Iran blocked access to Google's popular and relatively secure Gmail service on Monday amid first steps by the Islamic republic to establish a walled-off national Intranet separate from the world-wide Internet. Access to Google's search page [www.google.com] was also restricted to its unsecured version, web users in Iran found.

Iran is working on rolling out its national Internet that, it says, will be clean of 'un-Islamic' content. Officials claim that it will be faster and more secure, even though users' data will be more easily subject to monitoring.

Despite fears by Iranians that the new Internet would supplant the Internet, Mohammad Soleimani, a lawmaker heading a parliamentary communication committee, was quoted this week as saying that 'the establishment of the “National Internet” will not cut access to the Internet'.

The curbs were announced in a mobile phone text message quoting Abdolsamad Khoramabadi, an adviser to Iran's public prosecutor's office and secretary of an official group tasked with detecting Internet content deemed illegal. 'Due to the repeated demands of the people, Google and Gmail will be filtered nationwide.
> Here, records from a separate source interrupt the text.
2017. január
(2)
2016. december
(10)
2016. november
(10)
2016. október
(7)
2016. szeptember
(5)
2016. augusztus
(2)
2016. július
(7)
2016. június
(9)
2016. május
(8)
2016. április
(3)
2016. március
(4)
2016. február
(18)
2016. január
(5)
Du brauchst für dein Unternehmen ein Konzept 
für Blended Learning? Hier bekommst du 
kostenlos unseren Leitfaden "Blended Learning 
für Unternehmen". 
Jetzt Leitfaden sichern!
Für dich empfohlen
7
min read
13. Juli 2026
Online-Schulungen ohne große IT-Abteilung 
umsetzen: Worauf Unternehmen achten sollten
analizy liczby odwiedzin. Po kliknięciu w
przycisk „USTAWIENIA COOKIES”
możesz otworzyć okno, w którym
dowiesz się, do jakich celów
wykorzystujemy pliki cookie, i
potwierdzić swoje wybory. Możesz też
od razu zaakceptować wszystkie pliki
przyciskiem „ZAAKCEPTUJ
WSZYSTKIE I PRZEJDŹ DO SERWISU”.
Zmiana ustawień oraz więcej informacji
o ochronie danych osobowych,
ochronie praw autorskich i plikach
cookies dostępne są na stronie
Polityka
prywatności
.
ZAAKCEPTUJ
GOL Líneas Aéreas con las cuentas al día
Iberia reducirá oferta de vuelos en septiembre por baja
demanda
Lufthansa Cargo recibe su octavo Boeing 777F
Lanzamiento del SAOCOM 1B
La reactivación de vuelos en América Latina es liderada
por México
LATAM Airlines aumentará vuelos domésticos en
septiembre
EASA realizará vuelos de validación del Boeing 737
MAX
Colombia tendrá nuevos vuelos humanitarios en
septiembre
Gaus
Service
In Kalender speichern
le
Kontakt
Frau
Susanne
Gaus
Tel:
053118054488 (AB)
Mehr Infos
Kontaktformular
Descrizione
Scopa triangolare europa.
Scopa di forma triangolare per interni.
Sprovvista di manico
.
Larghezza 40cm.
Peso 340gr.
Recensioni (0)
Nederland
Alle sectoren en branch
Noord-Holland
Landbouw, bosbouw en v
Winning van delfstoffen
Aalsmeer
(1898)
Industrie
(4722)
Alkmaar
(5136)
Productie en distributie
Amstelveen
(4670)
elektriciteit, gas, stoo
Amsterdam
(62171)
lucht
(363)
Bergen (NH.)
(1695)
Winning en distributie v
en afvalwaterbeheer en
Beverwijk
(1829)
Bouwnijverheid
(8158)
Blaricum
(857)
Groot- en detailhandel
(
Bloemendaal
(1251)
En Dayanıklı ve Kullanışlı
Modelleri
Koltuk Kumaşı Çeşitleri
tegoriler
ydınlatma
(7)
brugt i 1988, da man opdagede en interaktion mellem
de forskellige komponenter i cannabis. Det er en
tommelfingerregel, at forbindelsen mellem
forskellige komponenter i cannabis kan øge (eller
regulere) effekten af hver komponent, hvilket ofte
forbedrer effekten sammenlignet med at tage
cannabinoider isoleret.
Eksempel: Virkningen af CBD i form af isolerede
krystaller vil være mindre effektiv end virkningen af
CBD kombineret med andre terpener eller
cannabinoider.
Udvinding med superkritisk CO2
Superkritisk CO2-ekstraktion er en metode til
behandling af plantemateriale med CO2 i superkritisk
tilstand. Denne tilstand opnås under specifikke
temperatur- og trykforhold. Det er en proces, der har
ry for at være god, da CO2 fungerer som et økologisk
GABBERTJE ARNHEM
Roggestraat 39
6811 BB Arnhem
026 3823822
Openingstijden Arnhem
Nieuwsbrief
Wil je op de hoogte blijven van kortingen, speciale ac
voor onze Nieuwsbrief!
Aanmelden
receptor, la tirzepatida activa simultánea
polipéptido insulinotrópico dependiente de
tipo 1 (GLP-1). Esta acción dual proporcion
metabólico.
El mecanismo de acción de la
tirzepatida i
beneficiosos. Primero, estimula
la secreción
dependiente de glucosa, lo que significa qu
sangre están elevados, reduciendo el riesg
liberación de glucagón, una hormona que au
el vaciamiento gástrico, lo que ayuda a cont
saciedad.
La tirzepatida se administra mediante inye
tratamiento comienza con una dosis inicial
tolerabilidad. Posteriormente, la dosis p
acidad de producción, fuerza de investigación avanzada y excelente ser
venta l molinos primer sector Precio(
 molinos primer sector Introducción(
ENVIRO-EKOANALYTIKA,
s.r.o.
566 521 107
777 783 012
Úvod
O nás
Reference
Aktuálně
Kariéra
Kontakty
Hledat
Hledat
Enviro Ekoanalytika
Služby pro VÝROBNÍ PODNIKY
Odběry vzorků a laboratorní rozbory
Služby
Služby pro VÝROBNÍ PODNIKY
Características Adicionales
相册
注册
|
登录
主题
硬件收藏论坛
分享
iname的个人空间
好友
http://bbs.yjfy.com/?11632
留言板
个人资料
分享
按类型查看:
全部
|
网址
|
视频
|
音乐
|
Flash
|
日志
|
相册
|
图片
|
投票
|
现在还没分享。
They will remain filtered until further notice,' the message read.

However, Google's own web site tracking country-by-country access to its services did not immediately reflect the blocks. But several residents in Tehran said that they were unable to get into their Gmail accounts unless they used a virtual private network  software.

Iranian authorities previously and temporarily cut access to Google and Gmail in February, ahead of March parliamentary elections.